References: all these papers are online at http://lcavwww.epfl.ch/~vetterli/publications/index.html

[1] M. Vetterli, “Sampling of piecewise polynomial signals,” Swiss Fed. Inst. Technol., Lausanne, Switzerland, LCAV, 1999.

[2] M. Vetterli, P. Marziliano, and T. Blu, “Sampling signals with finite rate of innovation,” Swiss Fed. Inst. Technol., Lausanne, Switzerland, DSC-017, 2001.

[3] M. Vetterli, P. Marziliano, and T. Blu, “Sampling discrete-time piecewise bandlimited signals,” in Proc. Sampling Theory and Applications Workshop, Orlando, FL, May 2001, pp. 97–102.

[4] M. Vetterli, P. Marziliano, and T. Blu, “A sampling theorem for periodic piecewise polynomial signals,” in Proc. IEEE Int. Conf. Acoust., Speech, Signal Process., Salt Lake City, UT, May 2001.

[5] M. Vetterli, P. Marziliano, and T. Blu, Sampling method, reconstruction method, and device for sampling and/or reconstructing signals, Patent application, filed March 26 2001.

[6] M. Vetterli, P. Marziliano and T. Blu, Sampling signals with finite rate of innovation, IEEE Transactions on Signal Processing, Vol. 50, Nr. 6, pp. 1417-1428, 2002.

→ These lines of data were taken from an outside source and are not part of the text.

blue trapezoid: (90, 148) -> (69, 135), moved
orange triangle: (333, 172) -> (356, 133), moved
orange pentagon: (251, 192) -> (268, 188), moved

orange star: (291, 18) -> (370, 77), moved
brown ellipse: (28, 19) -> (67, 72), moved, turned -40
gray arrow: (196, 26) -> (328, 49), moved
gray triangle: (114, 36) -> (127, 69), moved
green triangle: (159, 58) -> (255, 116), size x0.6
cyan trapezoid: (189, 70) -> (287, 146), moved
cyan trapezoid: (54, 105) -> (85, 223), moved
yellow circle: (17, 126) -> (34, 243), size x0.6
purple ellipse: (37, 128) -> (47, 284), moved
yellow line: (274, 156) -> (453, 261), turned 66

[7] Pina Marziliano, Sampling Innovation, PhD Thesis, EPFL, Mar. 2001. http://infoscience.epfl.ch/record/32845

[8] I. Maravic and M. Vetterli, Sampling and Reconstruction of Signals with Finite Rate of Innovation in the Presence of Noise, IEEE Transactions on Signal Processing, Vol. 53, Nr. 8, pp. 2788-2805, 2005.

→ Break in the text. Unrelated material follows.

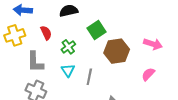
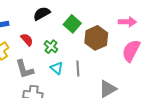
pink semicircle: (148, 74) -> (131, 51), size x1.6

[9] T. Blu, P.L. Dragotti, M. Vetterli, P. Marziliano and L. Coulot, Sparse Sampling of Signal Innovations, IEEE Signal Processing Magazine, Vol. 25, Nr. 2, pp. 31?40, 2008.

[10] P.L. Dragotti, M. Vetterli and T. Blu, Sampling Moments and Reconstructing Signals of Finite Rate of Innovation: Shannon Meets Strang-Fix, IEEE Transactions on Signal Processing, Vol. 55, Nr. 5, Part 1, pp. 1741-1757, 2007.